A estrada corre pela N13. Vão desfilando campos, aldeias, rebanhos. Num ponto do qual que não recordo o nome parámos num miradouro sobre um extenso vale e admirámos uma paisagem grandiosa, verde, algo enevoada, com pouco relevo mas a perder de vista. Mais uma vez, Marrocos surpreende-me. No lugar, um rapaz novo vende cogumelos. São frescos, cheirosos, mas de uma espécie desconhecida para mim. Assim, entre o receoso e o curioso, ganhou o receoso e não comprei. Não conheço o nome em português. Em francês é “morille” (morchella esculenta). Crus, são tóxicos; depois de cozidos são comestíveis e dizem que muito bons. Eram baratos…e a viagem continua.Imagem

Ao lado de Moulay Idriss (moulay quer dizer santo) ficava o sítio arqueológico romano de Volubilis. Era um pequeno desvio…passámos ao largo…foi pena.Imagem

Por alturas de Meknés cruzámo-nos com a volta a Marrocos em bicicleta e toda a confusão de trânsito que isso provoca: ruas cortadas, polícia, um frenesim desajustado. Consta que participava também uma equipa portuguesa.
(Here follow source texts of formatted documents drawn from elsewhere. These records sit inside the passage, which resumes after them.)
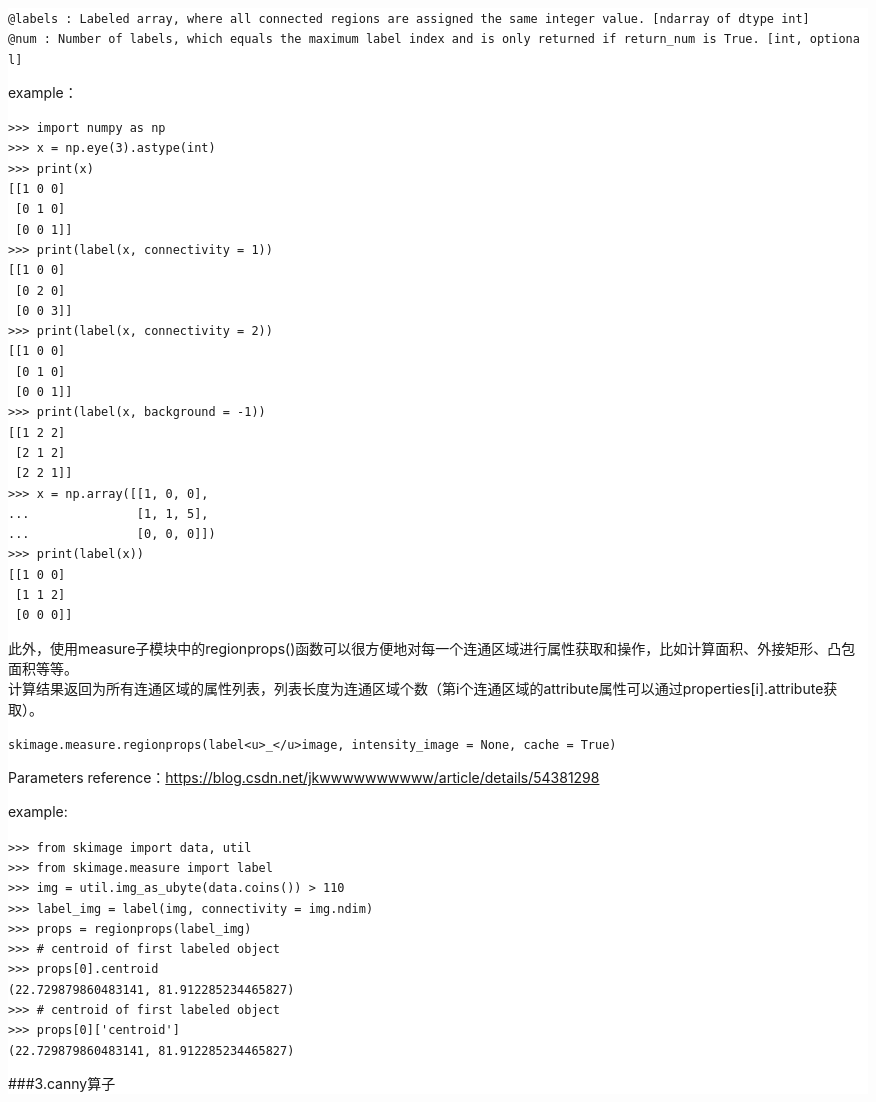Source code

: 	@labels : Labeled array, where all connected regions are assigned the same integer value. [ndarray of dtype int]   
	@num : Number of labels, which equals the maximum label index and is only returned if return_num is True. [int, optional]  

example：  
<block>

	>>> import numpy as np
	>>> x = np.eye(3).astype(int)
	>>> print(x)
	[[1 0 0]
	 [0 1 0]
	 [0 0 1]]
	>>> print(label(x, connectivity = 1))
	[[1 0 0]
	 [0 2 0]
	 [0 0 3]]
	>>> print(label(x, connectivity = 2))
	[[1 0 0]
	 [0 1 0]
	 [0 0 1]]
	>>> print(label(x, background = -1))
	[[1 2 2]
	 [2 1 2]
	 [2 2 1]]
	>>> x = np.array([[1, 0, 0],
	...               [1, 1, 5],
	...               [0, 0, 0]])
	>>> print(label(x))
	[[1 0 0]
	 [1 1 2]
	 [0 0 0]]  
<block>

此外，使用measure子模块中的regionprops()函数可以很方便地对每一个连通区域进行属性获取和操作，比如计算面积、外接矩形、凸包面积等等。   
计算结果返回为所有连通区域的属性列表，列表长度为连通区域个数（第i个连通区域的attribute属性可以通过properties[i].attribute获取）。  

	skimage.measure.regionprops(label<u>_</u>image, intensity_image = None, cache = True)  
Parameters reference：https://blog.csdn.net/jkwwwwwwwwww/article/details/54381298  

example:  

	>>> from skimage import data, util
	>>> from skimage.measure import label
	>>> img = util.img_as_ubyte(data.coins()) > 110
	>>> label_img = label(img, connectivity = img.ndim)
	>>> props = regionprops(label_img)
	>>> # centroid of first labeled object
	>>> props[0].centroid
	(22.729879860483141, 81.912285234465827)
	>>> # centroid of first labeled object
	>>> props[0]['centroid']
	(22.729879860483141, 81.912285234465827)  
###3.canny算子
Mais uma vez e não parámos em Meknés Ao que consta, teria valido a pena. “Fica para a próxima”; não é assim que se diz?

Depois de Meknés e por largos quilómetros a estrada atravessava extensos vinhedos bem tratados! Pois é, Marrocos também produz vinho e, pelo que dizem, de fraca qualidade e exagerado preço. Há até publicidade a quintas/adegas locais com visita guiada e degustação!

Finalmente Azrou e o fim da viagem. Antes de ir para o camping ainda parámos no mercado berbere de Azrou, uma feira da ladra de produtos usados ou em 2ª/3ª mão, desde roupa, calçado, eletrónica e peças auto, sem nada de interesse para nós. Valeu pelo exotismo, pela variedade de gente, pelo molho de menta a 2 dirhams. Cansados, ainda tivemos tempo para um rápido jantar coletivo, uma cavaqueira, um chá de menta bem forte e toca a dormir. Amanhã ficamos por Azrou.